Maurice Mitchell, national director of the Working Families Party, said that last Tuesday’s elections were a “referendum on black lives” that signaled a political realignment was in progress.
“This was a ‘what side are you on’ moment,” he said.
The early results underscored a national trend in Democratic politics that seems to be playing out in New York, too: Candidates of color are assembling broad winning coalitions that bring together liberal white voters and voters of color. White majority districts can be led by people of color and black candidates if the message is broad, progressive and inclusive, said Sochie Nnaemeka, head of the New York State Working Families Party.
“Voters are hungry for a different type of leadership,” she said.
Nowhere does that appear to be more true than in Mr. Jones’s race in the 17th Congressional District, which includes Rockland County and parts of Westchester County and is majority white and only 10 percent black.

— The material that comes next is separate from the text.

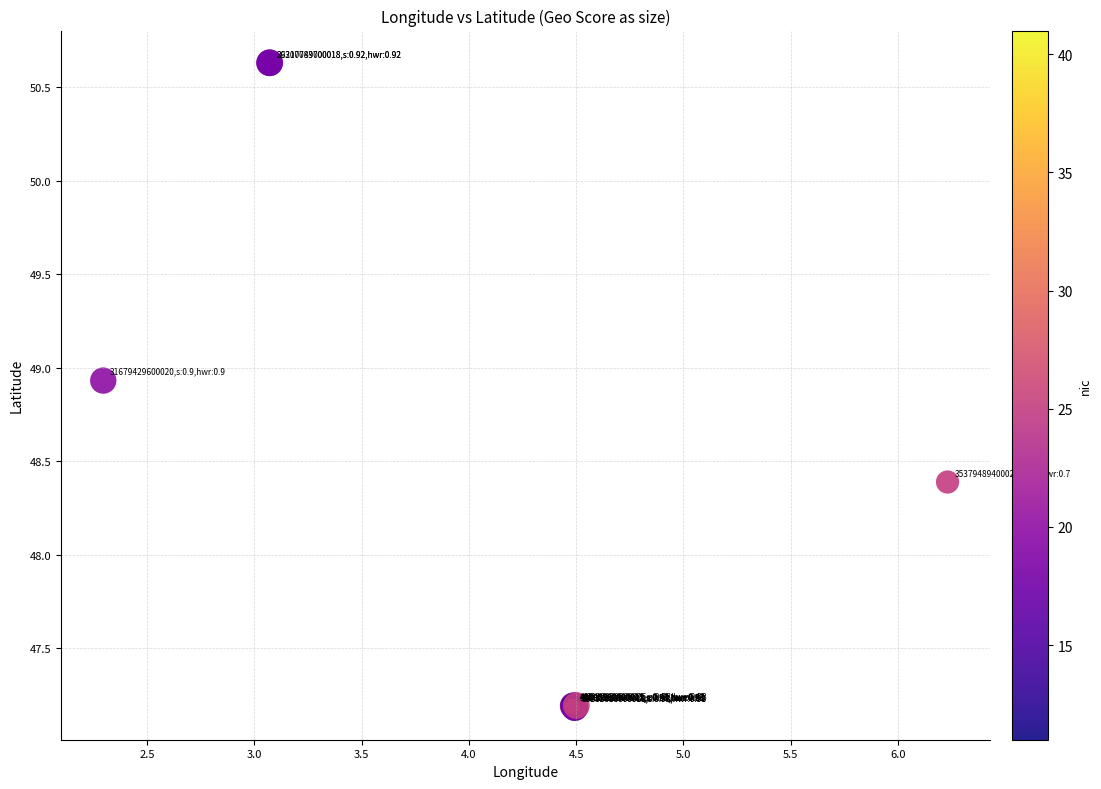

What Y value in the scatter plot is closest to 48?

48.4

“My story is quintessentially the American dream, and people want to be inspired by their elected officials,” said Mr. Jones, who grew up poor in Rockland County and then went to Stanford University and to Harvard Law School. “When people bring their lived experience with them to policymaking, that process becomes more informed.”
Race and identity politics were not necessarily the only thing driving insurgent campaigns. Most candidates ran on unabashedly left-wing platforms, supporting Medicare for All and the Green New Deal. They hammered their opponents for being absent from their districts.
In Westchester County, a female federal prosecutor, Mimi Rocah, whose campaign was centered on a progressive “Right Side of Justice” agenda, was leading the incumbent district attorney, Anthony Scarpino.
Many challengers had deep ties to their communities: They were teachers, activists, tenant organizers. But race was certainly an underlying factor in many of the candidacies, and it was amplified by the recent civil unrest over police brutality.